Marieta Severo protege a intimidade com rédeas curtas. Preserva a si e ao entorno que a cerca – a atriz de 71 anos é mãe de três mulheres, avó de outras seis e de um neto. O casamento de 30 anos com Chico Buarque ensinou-a a lapidar o propósito de manter a vida pessoal à margem da profissional. Emprega a mesma regra na relação com o diretor Aderbal Freire-Filho, o primeiro namorado oficial após a separação de Chico, e companheiro há 16 anos. “Além de uma atriz extraordinariamente talentosa, inteligente e dedicada, Marieta soube cuidar da sua carreira com o bom gosto, a elegância e a sabedoria com que cuida da própria vida”, elogia Aderbal.
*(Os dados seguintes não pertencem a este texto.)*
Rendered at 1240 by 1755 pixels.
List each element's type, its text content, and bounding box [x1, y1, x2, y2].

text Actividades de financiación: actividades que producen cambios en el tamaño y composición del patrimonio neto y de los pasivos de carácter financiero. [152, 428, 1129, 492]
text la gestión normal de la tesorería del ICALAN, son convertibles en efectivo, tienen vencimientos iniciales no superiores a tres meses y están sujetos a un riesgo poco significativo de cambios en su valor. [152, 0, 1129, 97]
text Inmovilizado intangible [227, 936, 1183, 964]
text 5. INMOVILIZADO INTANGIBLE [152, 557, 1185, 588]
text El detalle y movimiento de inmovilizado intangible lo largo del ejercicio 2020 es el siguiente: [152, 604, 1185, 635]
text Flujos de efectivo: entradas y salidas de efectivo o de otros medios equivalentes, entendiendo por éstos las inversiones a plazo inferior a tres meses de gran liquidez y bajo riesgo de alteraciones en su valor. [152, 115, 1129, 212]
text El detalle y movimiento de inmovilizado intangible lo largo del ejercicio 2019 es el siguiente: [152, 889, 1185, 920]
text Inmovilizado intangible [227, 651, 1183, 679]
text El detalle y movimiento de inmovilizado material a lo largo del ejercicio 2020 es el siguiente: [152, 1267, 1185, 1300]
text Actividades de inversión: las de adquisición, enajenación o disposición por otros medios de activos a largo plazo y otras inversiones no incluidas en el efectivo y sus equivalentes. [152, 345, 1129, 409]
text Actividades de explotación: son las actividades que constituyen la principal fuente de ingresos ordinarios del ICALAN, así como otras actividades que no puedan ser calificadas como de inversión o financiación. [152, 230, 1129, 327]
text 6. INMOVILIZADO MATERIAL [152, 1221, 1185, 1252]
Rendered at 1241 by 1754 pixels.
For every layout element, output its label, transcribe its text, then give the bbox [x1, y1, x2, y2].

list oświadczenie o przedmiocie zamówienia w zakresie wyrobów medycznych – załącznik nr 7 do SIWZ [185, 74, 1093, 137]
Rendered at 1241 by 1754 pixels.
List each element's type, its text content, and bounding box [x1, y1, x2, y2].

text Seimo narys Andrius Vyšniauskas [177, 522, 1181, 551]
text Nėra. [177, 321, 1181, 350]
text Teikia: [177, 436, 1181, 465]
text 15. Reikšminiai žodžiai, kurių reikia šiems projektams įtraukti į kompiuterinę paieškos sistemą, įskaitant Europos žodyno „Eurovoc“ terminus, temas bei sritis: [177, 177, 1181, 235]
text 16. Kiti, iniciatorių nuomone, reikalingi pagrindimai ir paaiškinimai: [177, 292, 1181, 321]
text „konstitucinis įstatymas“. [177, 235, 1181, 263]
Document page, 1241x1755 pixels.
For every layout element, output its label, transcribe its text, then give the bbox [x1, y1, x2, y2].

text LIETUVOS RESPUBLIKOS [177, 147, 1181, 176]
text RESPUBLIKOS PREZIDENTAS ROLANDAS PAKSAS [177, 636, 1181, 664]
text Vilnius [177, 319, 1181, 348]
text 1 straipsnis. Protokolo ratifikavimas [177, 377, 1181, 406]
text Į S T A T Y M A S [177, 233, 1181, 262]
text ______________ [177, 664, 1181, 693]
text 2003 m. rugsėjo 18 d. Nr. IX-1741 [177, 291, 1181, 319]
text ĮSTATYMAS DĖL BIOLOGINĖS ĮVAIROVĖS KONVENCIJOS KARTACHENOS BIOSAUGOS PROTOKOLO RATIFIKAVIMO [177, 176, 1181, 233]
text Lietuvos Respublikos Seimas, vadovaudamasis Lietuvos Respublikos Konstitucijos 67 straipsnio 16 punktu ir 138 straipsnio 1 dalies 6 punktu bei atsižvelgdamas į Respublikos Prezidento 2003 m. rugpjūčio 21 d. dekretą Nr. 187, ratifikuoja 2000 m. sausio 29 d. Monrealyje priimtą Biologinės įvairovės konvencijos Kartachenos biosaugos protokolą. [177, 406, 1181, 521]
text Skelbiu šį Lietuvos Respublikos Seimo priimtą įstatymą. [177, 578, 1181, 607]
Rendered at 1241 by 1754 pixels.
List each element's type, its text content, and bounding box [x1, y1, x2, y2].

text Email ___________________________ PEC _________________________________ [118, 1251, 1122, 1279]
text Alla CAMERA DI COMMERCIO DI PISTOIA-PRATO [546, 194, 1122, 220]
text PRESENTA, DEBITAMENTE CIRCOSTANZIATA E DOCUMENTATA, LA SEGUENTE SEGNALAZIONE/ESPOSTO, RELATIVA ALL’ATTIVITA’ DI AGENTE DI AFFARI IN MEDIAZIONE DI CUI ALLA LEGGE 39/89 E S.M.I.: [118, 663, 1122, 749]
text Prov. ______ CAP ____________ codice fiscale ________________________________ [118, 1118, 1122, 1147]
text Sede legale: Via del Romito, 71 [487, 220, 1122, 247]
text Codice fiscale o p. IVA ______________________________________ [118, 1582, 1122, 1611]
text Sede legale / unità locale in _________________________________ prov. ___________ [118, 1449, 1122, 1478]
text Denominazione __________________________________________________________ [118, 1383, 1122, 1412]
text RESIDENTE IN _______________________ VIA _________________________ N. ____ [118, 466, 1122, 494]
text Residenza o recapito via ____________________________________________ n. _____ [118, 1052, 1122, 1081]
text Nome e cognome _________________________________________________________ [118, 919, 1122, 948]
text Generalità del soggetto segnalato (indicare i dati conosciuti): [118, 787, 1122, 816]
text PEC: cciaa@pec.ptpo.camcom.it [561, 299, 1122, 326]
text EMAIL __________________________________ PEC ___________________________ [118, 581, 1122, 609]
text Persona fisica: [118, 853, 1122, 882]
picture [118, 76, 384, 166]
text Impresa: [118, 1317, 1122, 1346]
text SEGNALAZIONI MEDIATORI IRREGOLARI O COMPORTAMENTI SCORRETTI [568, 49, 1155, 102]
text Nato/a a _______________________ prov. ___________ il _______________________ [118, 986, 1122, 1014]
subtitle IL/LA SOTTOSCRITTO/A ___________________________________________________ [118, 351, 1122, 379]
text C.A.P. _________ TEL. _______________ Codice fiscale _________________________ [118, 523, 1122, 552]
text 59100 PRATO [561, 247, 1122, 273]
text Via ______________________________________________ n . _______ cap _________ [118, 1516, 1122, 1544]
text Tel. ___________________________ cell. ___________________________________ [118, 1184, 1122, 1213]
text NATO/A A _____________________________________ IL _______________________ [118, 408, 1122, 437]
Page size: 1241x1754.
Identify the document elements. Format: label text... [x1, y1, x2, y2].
Passado o sucesso como a vilã Sophia na novela “O Outro Lado do Paraíso”, prepara-se para rodar “Aos nossos filhos”, filme dirigido por Maria de Medeiros. Viverá uma mulher da sua geração, que passou pela barra pesada da ditadura, foi exilada, torturada e tem uma filha homossexual, que resolve ter um filho com outra mulher. Viverá no cinema o embate da sua geração politizada com essa nova geração, de costumes e valores distintos.
Estamos sentadas em meio às 200 poltronas da plateia do Teatro Poeira, no Rio de Janeiro, que Marieta construiu em parceria com a amiga e sócia Andréa Beltrão. Em um momento da nossa conversa, ela pede silêncio. “Está ouvindo?”, pergunta, baixinho. Na bilheteria, o funcionário informa: “Estamos com lotação esgotada”. “Me diz”, pede ela, “se isso não é uma sinfonia para os ouvidos?”
MARIETA SEVERO:
Foi preciso coragem para construir um teatro no Brasil?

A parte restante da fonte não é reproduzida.